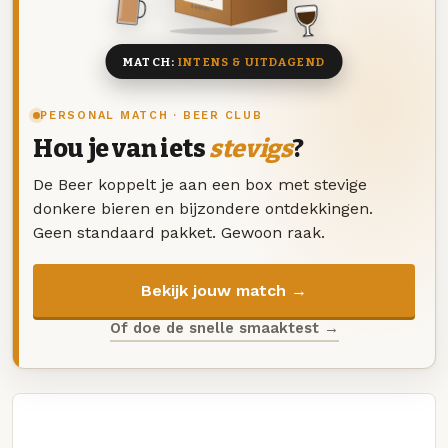
8 BIEREN
MATCH:
INTENS & UITDAGEND
PERSONAL MATCH · BEER CLUB
Hou je van iets
stevigs
?
De Beer koppelt je aan een box met stevige
donkere bieren en bijzondere ontdekkingen.
Geen standaard pakket. Gewoon raak.
Bekijk jouw match →
Of doe de snelle smaaktest →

Description of the task: Reproduce every record word for word. The copy must contain no pictures.

Your solution:
8 BIEREN
MATCH:
INTENS & UITDAGEND
PERSONAL MATCH · BEER CLUB
Hou je van iets
stevigs
?
De Beer koppelt je aan een box met stevige
donkere bieren en bijzondere ontdekkingen.
Geen standaard pakket. Gewoon raak.
Bekijk jouw match →
Of doe de snelle smaaktest →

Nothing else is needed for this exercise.